While helping clients select new salespeople, we like to say “Tell me about the last time you lost an order and why you lost it.” We hear a variety of answers: “Price.” “The customer wasn’t interested in our value-add.” “It was all politics.” The answer we look for and seldom hear is “Honestly, I was just outsold.” It would be so refreshing to hear that more often.
Certainly it’s not your fault every single time you lose an order. But more often than not, it is your fault.
Frequently, during the postmortem of a sales loss, we realize we never should have quoted the project in the first place. We readily acknowledge that we are not the low-cost provider; we know a specific competitor is always under our price; and we know the decision will be made on price alone. Yet we quote it anyway. We quote knowing that we have a one-in-10 chance of winning. Not only were we outsold – heck, we were never in it!

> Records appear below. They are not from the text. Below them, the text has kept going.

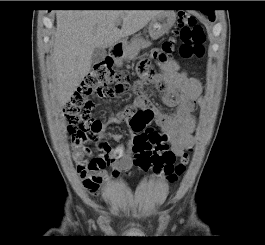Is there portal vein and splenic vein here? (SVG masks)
Instances as JSON below:
<instances>
[{
    "instance_id": "18ae733b",
    "label": "portal vein and splenic vein",
    "mask_w": 265,
    "mask_h": 245,
    "mask_svg": "<svg viewBox=\"0 0 265 245\" xmlns=\"http://www.w3.org/2000/svg\"><path fill=\"white\" fill-rule=\"evenodd\" d=\"M116 24H117V25H121V21H120V20H118Z\"/></svg>"
}]
</instances>
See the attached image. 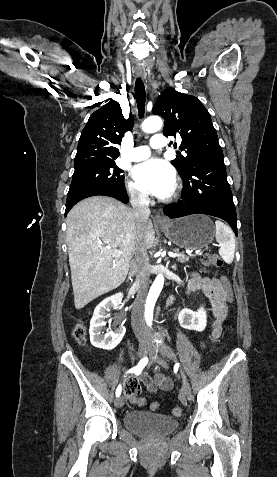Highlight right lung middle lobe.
Listing matches in <instances>:
<instances>
[{
  "instance_id": "dd1d6c3e",
  "label": "right lung middle lobe",
  "mask_w": 277,
  "mask_h": 477,
  "mask_svg": "<svg viewBox=\"0 0 277 477\" xmlns=\"http://www.w3.org/2000/svg\"><path fill=\"white\" fill-rule=\"evenodd\" d=\"M114 161L90 163L75 167L66 205L96 189L124 190V175Z\"/></svg>"
}]
</instances>
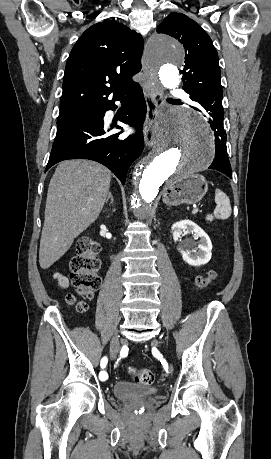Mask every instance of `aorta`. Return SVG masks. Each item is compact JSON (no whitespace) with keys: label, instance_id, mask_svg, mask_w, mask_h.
Listing matches in <instances>:
<instances>
[{"label":"aorta","instance_id":"762f6f07","mask_svg":"<svg viewBox=\"0 0 271 459\" xmlns=\"http://www.w3.org/2000/svg\"><path fill=\"white\" fill-rule=\"evenodd\" d=\"M152 70L165 87L180 84L177 66L184 60L182 45L168 36L155 37L147 49ZM214 158L212 134L199 114L184 108L164 105L151 153L134 170L131 205L139 221L152 219L159 187L205 170Z\"/></svg>","mask_w":271,"mask_h":459}]
</instances>
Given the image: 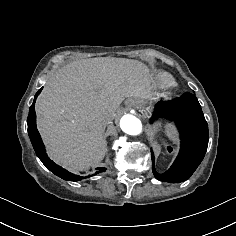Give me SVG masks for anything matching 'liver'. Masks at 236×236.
<instances>
[{"label":"liver","mask_w":236,"mask_h":236,"mask_svg":"<svg viewBox=\"0 0 236 236\" xmlns=\"http://www.w3.org/2000/svg\"><path fill=\"white\" fill-rule=\"evenodd\" d=\"M151 82L144 63L125 58L82 59L60 68L36 102L37 127L49 156L72 172L101 162L106 125L125 98H150Z\"/></svg>","instance_id":"obj_1"}]
</instances>
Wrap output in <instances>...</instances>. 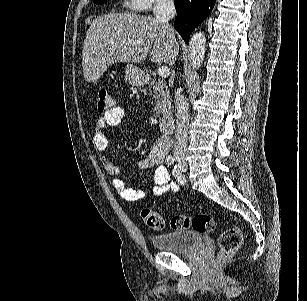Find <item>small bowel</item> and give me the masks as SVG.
Segmentation results:
<instances>
[{"instance_id": "obj_1", "label": "small bowel", "mask_w": 307, "mask_h": 301, "mask_svg": "<svg viewBox=\"0 0 307 301\" xmlns=\"http://www.w3.org/2000/svg\"><path fill=\"white\" fill-rule=\"evenodd\" d=\"M124 117L125 111L122 107L111 106L98 120L92 134V142L98 151L104 152L107 148L106 127L119 125ZM169 148V141L162 138L151 148L148 155L140 161L142 168H154V175L146 187L139 190L129 188L121 179L119 166L109 160L108 157H103L104 167L107 173L113 178V186L121 198L129 202H134L144 198L148 192L158 197L169 191L174 193L179 191L178 184L170 182L169 173L163 165V160Z\"/></svg>"}]
</instances>
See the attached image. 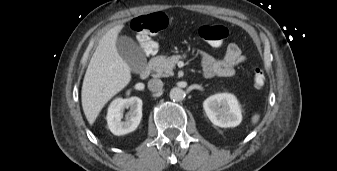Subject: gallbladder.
Instances as JSON below:
<instances>
[{"label":"gallbladder","instance_id":"bac80fb5","mask_svg":"<svg viewBox=\"0 0 337 171\" xmlns=\"http://www.w3.org/2000/svg\"><path fill=\"white\" fill-rule=\"evenodd\" d=\"M117 50L122 59L127 62L130 69L135 73L144 70L146 59L141 48L127 36H122L117 40Z\"/></svg>","mask_w":337,"mask_h":171}]
</instances>
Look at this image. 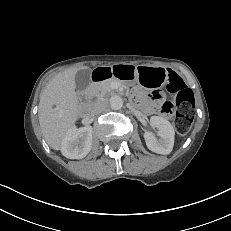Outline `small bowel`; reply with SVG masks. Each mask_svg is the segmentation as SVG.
<instances>
[{"mask_svg":"<svg viewBox=\"0 0 231 231\" xmlns=\"http://www.w3.org/2000/svg\"><path fill=\"white\" fill-rule=\"evenodd\" d=\"M156 98H157V99H159V100H161V98H160V97H158V96H156Z\"/></svg>","mask_w":231,"mask_h":231,"instance_id":"obj_1","label":"small bowel"}]
</instances>
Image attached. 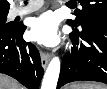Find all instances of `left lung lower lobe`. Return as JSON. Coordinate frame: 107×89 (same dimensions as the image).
Here are the masks:
<instances>
[{
  "instance_id": "obj_1",
  "label": "left lung lower lobe",
  "mask_w": 107,
  "mask_h": 89,
  "mask_svg": "<svg viewBox=\"0 0 107 89\" xmlns=\"http://www.w3.org/2000/svg\"><path fill=\"white\" fill-rule=\"evenodd\" d=\"M72 27L70 37L74 47L63 58L57 89L80 80L107 84V20H91L80 28Z\"/></svg>"
}]
</instances>
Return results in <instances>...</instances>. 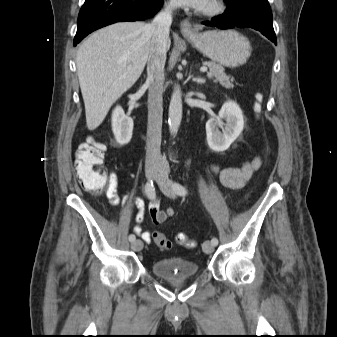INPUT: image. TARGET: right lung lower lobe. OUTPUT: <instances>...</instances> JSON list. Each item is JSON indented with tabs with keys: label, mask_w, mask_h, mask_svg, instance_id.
I'll return each instance as SVG.
<instances>
[{
	"label": "right lung lower lobe",
	"mask_w": 337,
	"mask_h": 337,
	"mask_svg": "<svg viewBox=\"0 0 337 337\" xmlns=\"http://www.w3.org/2000/svg\"><path fill=\"white\" fill-rule=\"evenodd\" d=\"M162 4L163 0H85L78 16L74 46L89 33L109 24L145 20Z\"/></svg>",
	"instance_id": "obj_1"
}]
</instances>
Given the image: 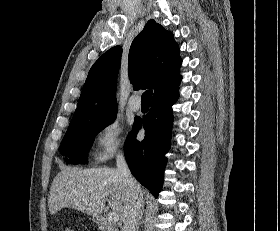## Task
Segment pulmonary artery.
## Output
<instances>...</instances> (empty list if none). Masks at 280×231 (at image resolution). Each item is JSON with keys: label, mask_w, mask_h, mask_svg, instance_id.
I'll return each instance as SVG.
<instances>
[{"label": "pulmonary artery", "mask_w": 280, "mask_h": 231, "mask_svg": "<svg viewBox=\"0 0 280 231\" xmlns=\"http://www.w3.org/2000/svg\"><path fill=\"white\" fill-rule=\"evenodd\" d=\"M135 95L132 96L129 100V107L132 111H138L141 108V104L134 100Z\"/></svg>", "instance_id": "1"}]
</instances>
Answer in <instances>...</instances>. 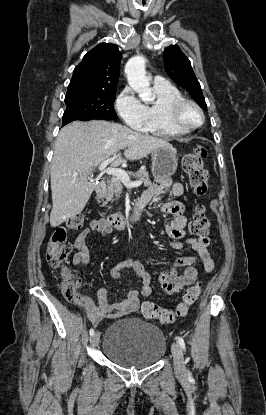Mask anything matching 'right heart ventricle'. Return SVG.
<instances>
[{
    "label": "right heart ventricle",
    "instance_id": "e07e8e85",
    "mask_svg": "<svg viewBox=\"0 0 266 415\" xmlns=\"http://www.w3.org/2000/svg\"><path fill=\"white\" fill-rule=\"evenodd\" d=\"M153 90L156 98L146 105L147 116L142 130L161 137H177L186 134L187 131L175 127L167 116L168 104L182 97L181 92L168 82L154 83Z\"/></svg>",
    "mask_w": 266,
    "mask_h": 415
}]
</instances>
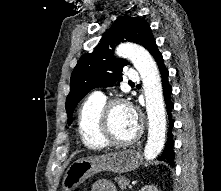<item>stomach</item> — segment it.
I'll return each mask as SVG.
<instances>
[{"instance_id":"0dacf381","label":"stomach","mask_w":221,"mask_h":191,"mask_svg":"<svg viewBox=\"0 0 221 191\" xmlns=\"http://www.w3.org/2000/svg\"><path fill=\"white\" fill-rule=\"evenodd\" d=\"M140 165V157L135 150L127 149L102 156L81 158L67 169L63 182V191H73L87 178L102 172L126 173Z\"/></svg>"}]
</instances>
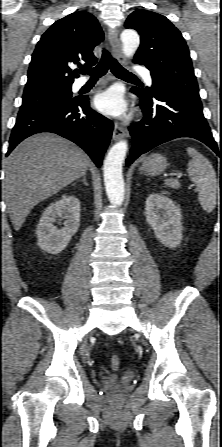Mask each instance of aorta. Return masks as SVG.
I'll return each mask as SVG.
<instances>
[{
  "mask_svg": "<svg viewBox=\"0 0 222 447\" xmlns=\"http://www.w3.org/2000/svg\"><path fill=\"white\" fill-rule=\"evenodd\" d=\"M122 49L125 56L132 58L140 44L136 31L128 29L121 33ZM128 150L127 141L121 140L109 150L103 166L104 184L111 204L122 205L125 195L122 165Z\"/></svg>",
  "mask_w": 222,
  "mask_h": 447,
  "instance_id": "762f6f07",
  "label": "aorta"
}]
</instances>
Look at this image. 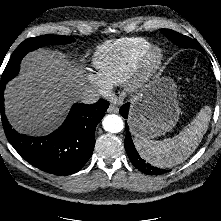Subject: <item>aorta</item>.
Listing matches in <instances>:
<instances>
[{
    "mask_svg": "<svg viewBox=\"0 0 221 221\" xmlns=\"http://www.w3.org/2000/svg\"><path fill=\"white\" fill-rule=\"evenodd\" d=\"M104 130L110 133H118L123 130L124 123L121 117L115 114L107 115L102 122Z\"/></svg>",
    "mask_w": 221,
    "mask_h": 221,
    "instance_id": "obj_1",
    "label": "aorta"
}]
</instances>
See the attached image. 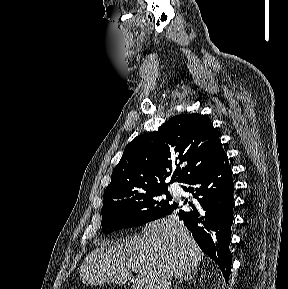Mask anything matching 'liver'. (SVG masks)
Instances as JSON below:
<instances>
[{"label":"liver","instance_id":"obj_1","mask_svg":"<svg viewBox=\"0 0 288 289\" xmlns=\"http://www.w3.org/2000/svg\"><path fill=\"white\" fill-rule=\"evenodd\" d=\"M99 245L79 270L82 282L90 286L125 284L136 273L141 289H163L169 277H183L204 257L187 228L174 216L147 224L142 236Z\"/></svg>","mask_w":288,"mask_h":289}]
</instances>
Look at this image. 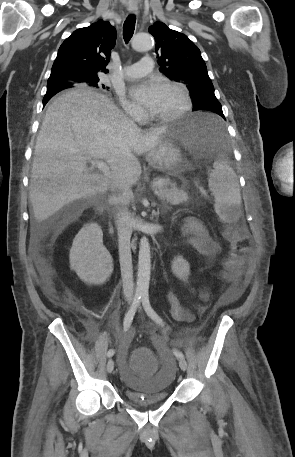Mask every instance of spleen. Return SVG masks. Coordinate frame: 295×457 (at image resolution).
I'll return each mask as SVG.
<instances>
[{
	"label": "spleen",
	"instance_id": "spleen-1",
	"mask_svg": "<svg viewBox=\"0 0 295 457\" xmlns=\"http://www.w3.org/2000/svg\"><path fill=\"white\" fill-rule=\"evenodd\" d=\"M208 183L215 198V212L222 221L233 222L241 204L240 187L234 170L221 156L213 164Z\"/></svg>",
	"mask_w": 295,
	"mask_h": 457
}]
</instances>
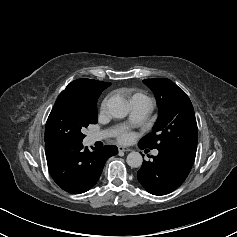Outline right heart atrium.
Returning a JSON list of instances; mask_svg holds the SVG:
<instances>
[{"instance_id": "1", "label": "right heart atrium", "mask_w": 237, "mask_h": 237, "mask_svg": "<svg viewBox=\"0 0 237 237\" xmlns=\"http://www.w3.org/2000/svg\"><path fill=\"white\" fill-rule=\"evenodd\" d=\"M106 99L102 102V105H101V109L103 110V109H105V107H106Z\"/></svg>"}]
</instances>
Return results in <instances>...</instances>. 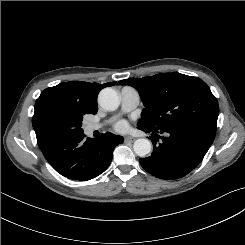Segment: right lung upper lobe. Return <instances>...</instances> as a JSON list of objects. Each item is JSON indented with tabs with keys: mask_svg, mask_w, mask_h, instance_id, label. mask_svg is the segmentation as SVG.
Instances as JSON below:
<instances>
[{
	"mask_svg": "<svg viewBox=\"0 0 245 245\" xmlns=\"http://www.w3.org/2000/svg\"><path fill=\"white\" fill-rule=\"evenodd\" d=\"M116 81L106 84L89 83L81 81L62 82L54 87L45 89L41 95L59 94L67 100L83 107L90 112H97L98 93L107 86L115 85ZM35 130V129H34ZM39 148L46 154L50 145L54 142L39 131L35 130Z\"/></svg>",
	"mask_w": 245,
	"mask_h": 245,
	"instance_id": "1",
	"label": "right lung upper lobe"
}]
</instances>
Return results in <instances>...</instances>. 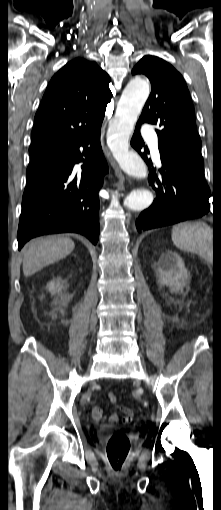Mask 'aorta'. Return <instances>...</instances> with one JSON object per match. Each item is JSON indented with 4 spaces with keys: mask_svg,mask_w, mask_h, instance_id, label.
I'll return each mask as SVG.
<instances>
[{
    "mask_svg": "<svg viewBox=\"0 0 221 510\" xmlns=\"http://www.w3.org/2000/svg\"><path fill=\"white\" fill-rule=\"evenodd\" d=\"M149 83L141 78L132 79L125 87L115 116L109 127L108 145L121 169L129 176L147 177L143 159L129 149V137L149 96ZM153 202V194L146 189H135L124 200V206L133 211H142Z\"/></svg>",
    "mask_w": 221,
    "mask_h": 510,
    "instance_id": "762f6f07",
    "label": "aorta"
}]
</instances>
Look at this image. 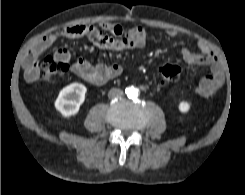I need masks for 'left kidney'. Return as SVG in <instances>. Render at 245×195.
Segmentation results:
<instances>
[{
	"label": "left kidney",
	"mask_w": 245,
	"mask_h": 195,
	"mask_svg": "<svg viewBox=\"0 0 245 195\" xmlns=\"http://www.w3.org/2000/svg\"><path fill=\"white\" fill-rule=\"evenodd\" d=\"M178 109L182 113H187L190 109V104L186 101H181L178 105Z\"/></svg>",
	"instance_id": "5707ae66"
}]
</instances>
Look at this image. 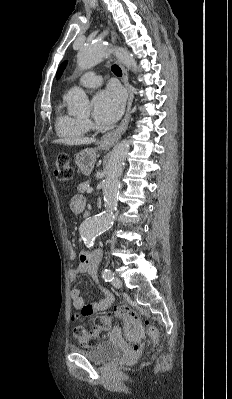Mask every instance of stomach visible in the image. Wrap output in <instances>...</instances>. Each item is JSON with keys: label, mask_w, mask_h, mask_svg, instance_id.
Masks as SVG:
<instances>
[{"label": "stomach", "mask_w": 232, "mask_h": 399, "mask_svg": "<svg viewBox=\"0 0 232 399\" xmlns=\"http://www.w3.org/2000/svg\"><path fill=\"white\" fill-rule=\"evenodd\" d=\"M101 150H104V148H101ZM96 158L97 150H95V148H86V150H82V152L76 154L75 164L84 176H89L94 168Z\"/></svg>", "instance_id": "0dacf381"}]
</instances>
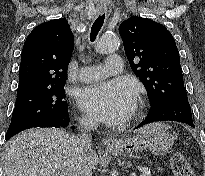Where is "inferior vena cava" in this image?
Listing matches in <instances>:
<instances>
[{
	"label": "inferior vena cava",
	"instance_id": "obj_1",
	"mask_svg": "<svg viewBox=\"0 0 205 176\" xmlns=\"http://www.w3.org/2000/svg\"><path fill=\"white\" fill-rule=\"evenodd\" d=\"M80 126L82 132L80 135L73 137V145L77 153L82 157L92 151V138L90 132L97 128V122L93 119L82 118L80 119ZM81 165H85L87 162L81 159ZM78 176H92V172L89 167L85 166L78 173Z\"/></svg>",
	"mask_w": 205,
	"mask_h": 176
}]
</instances>
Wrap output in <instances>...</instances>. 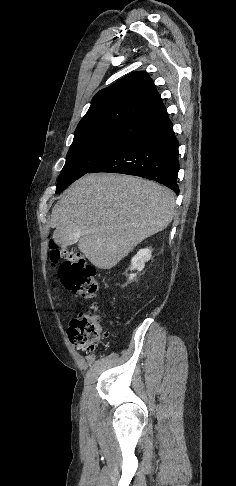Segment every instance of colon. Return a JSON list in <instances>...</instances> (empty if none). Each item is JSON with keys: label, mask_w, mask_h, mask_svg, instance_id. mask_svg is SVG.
<instances>
[{"label": "colon", "mask_w": 236, "mask_h": 486, "mask_svg": "<svg viewBox=\"0 0 236 486\" xmlns=\"http://www.w3.org/2000/svg\"><path fill=\"white\" fill-rule=\"evenodd\" d=\"M50 261L52 265L60 263L59 277L68 290L83 299L95 297L98 289L96 271L79 251L51 245ZM103 334L101 318L95 307L80 311L68 328L70 342L84 352L93 351Z\"/></svg>", "instance_id": "colon-1"}]
</instances>
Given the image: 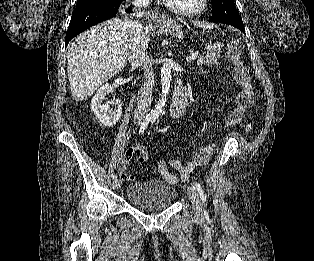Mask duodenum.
Instances as JSON below:
<instances>
[{
	"label": "duodenum",
	"mask_w": 314,
	"mask_h": 261,
	"mask_svg": "<svg viewBox=\"0 0 314 261\" xmlns=\"http://www.w3.org/2000/svg\"><path fill=\"white\" fill-rule=\"evenodd\" d=\"M187 98V91L182 83L179 81L175 86L171 99L170 108L172 113L183 112L187 105Z\"/></svg>",
	"instance_id": "1"
}]
</instances>
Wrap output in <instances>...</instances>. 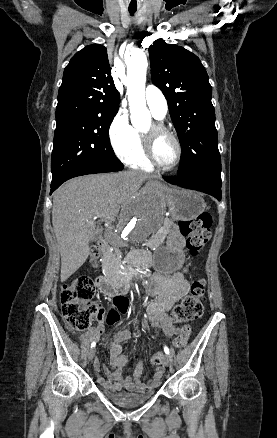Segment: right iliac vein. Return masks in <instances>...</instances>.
<instances>
[{
  "mask_svg": "<svg viewBox=\"0 0 277 438\" xmlns=\"http://www.w3.org/2000/svg\"><path fill=\"white\" fill-rule=\"evenodd\" d=\"M95 356V348H90L87 353V357L89 361H92Z\"/></svg>",
  "mask_w": 277,
  "mask_h": 438,
  "instance_id": "obj_1",
  "label": "right iliac vein"
}]
</instances>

Two other frequent excuses are “It was all politics” or “Our competitor offered (fill in the blank) and we don’t have it.” Well, if that isn’t being outsold, what is? The competition knew how the buying decision would be made and capitalized on it; we didn’t. The competition made the buyer believe one of his features was the most important, and we couldn’t combat it. In the end, the competition capitalized on our weaknesses. In other words, we were outsold.
Finally, there is the excuse that “The project died.” At what point should we have realized the customer was falling into that indecision vortex? If we had stayed close to the project and the customer, we would have recognized the project was slipping. Or maybe it wasn’t a real project from the outset, and we just didn’t want to admit it. Either way, we were outsold.
As sales pros, we should do our homework. We have to ask the tough questions from the beginning. We must qualify the projects, assess our chances of winning, know our customer, and, in the final assessment, admit that sometimes we are outsold.